(ÜBUNGSTEXT)
..............................

Doppelt ist nicht immer besser: Deswegen gibt es DFD

Wenn Sie in der Produktbeschreibung Ihres Dokumentenscanners das Kürzel DFD finden, haben Sie eine gute Wahl getroffen. Denn DFD kann Ihnen viel Zeit und unliebsame Überraschungen ersparen. Die drei Buchstaben stehen in diesem Fall weder für das „Datenflussdiagramm“ noch für den „Deutschen Fotodienst“ sondern für „Ultrasonic Double Feed Detection“ oder zu Deutsch Ultraschall-Doppeleinzugserkennung.
Diese Funktion verhindert, dass zwei oder mehr Seiten gleichzeitig erfasst werden. Ohne DFD kommt es zu fehlerhaften Abbildungen im digitalen Dokument: Unvollständige oder fehlende Seiten, wenn diese teilweise oder sogar komplett übereinanderliegen, sind dann im Scan keine Seltenheit. Das kann ein simples Ärgernis sein, aber auch weitreichende Folgen haben. Vor allem, wenn das Original nach dem Scan vernichtet wurde.

..............................

Gespeicherte Daten
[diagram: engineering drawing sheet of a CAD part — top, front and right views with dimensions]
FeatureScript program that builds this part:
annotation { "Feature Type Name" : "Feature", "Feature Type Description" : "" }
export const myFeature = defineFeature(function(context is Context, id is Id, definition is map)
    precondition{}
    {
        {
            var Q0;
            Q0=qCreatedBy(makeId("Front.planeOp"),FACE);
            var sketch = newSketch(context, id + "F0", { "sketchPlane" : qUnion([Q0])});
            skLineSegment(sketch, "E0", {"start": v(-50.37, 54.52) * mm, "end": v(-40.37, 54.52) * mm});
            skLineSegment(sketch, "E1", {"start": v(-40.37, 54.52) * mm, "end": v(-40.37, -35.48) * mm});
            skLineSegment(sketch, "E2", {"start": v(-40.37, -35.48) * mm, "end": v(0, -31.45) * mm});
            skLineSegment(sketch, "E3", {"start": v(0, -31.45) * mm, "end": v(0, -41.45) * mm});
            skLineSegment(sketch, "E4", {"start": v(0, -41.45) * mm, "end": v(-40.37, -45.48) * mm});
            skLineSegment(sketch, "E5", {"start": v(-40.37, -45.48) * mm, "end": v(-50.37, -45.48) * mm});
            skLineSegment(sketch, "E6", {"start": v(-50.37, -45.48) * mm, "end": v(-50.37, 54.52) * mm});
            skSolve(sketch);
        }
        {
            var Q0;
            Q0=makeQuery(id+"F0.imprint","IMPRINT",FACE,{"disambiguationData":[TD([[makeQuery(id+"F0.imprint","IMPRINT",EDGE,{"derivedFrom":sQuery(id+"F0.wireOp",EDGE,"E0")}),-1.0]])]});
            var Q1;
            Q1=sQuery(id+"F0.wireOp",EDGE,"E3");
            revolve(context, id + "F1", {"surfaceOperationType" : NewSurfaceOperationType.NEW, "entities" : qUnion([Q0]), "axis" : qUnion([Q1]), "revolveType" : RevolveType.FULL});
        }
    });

..............................

(ARBEITSAUFTRAG A)
Beantworten Sie zum Text über die Doppeleinzugserkennung jede Frage in einem knappen Satz.
(i) Wofür steht das Kürzel DFD in diesem Fall?
(ii) Was verhindert diese Funktion?
(iii) Wann kann ein fehlerhafter Scan laut Text besonders weitreichende Folgen haben?
(ARBEITSAUFTRAG B)
Schreiben Sie den Text über die Doppeleinzugserkennung im Anschluss an seinen letzten Satz weiter.
Die gespeicherten Zeilen sind eigenständiges Material und haben mit dem Text über die Doppeleinzugserkennung nichts zu tun.

(ANTWORT A)
(i) DFD steht für „Ultrasonic Double Feed Detection“, zu Deutsch Ultraschall-Doppeleinzugserkennung.
(ii) Die Funktion verhindert, dass zwei oder mehr Seiten gleichzeitig erfasst werden.
(iii) Besonders weitreichend sind die Folgen, wenn das Original nach dem Scan vernichtet wurde.

(ANTWORT B)
Wie funktioniert DFD? Ein Ultraschallsensor registriert beim Scan-Prozess die Dicke des eingezogenen Papiers. Bei einer Doppelzufuhr kann das System also sofort erkennen, dass die Papierstärke abweicht und den Scanprozess direkt stoppen. So spart DFD Zeit, Nerven und doppelte Arbeit.
Zusammen mit der „Blank Page Detection“ zu Deutsch „Leerseitenerkennung“ sorgt die Doppeleinzugserkennung für optimierte digitale Dokumente.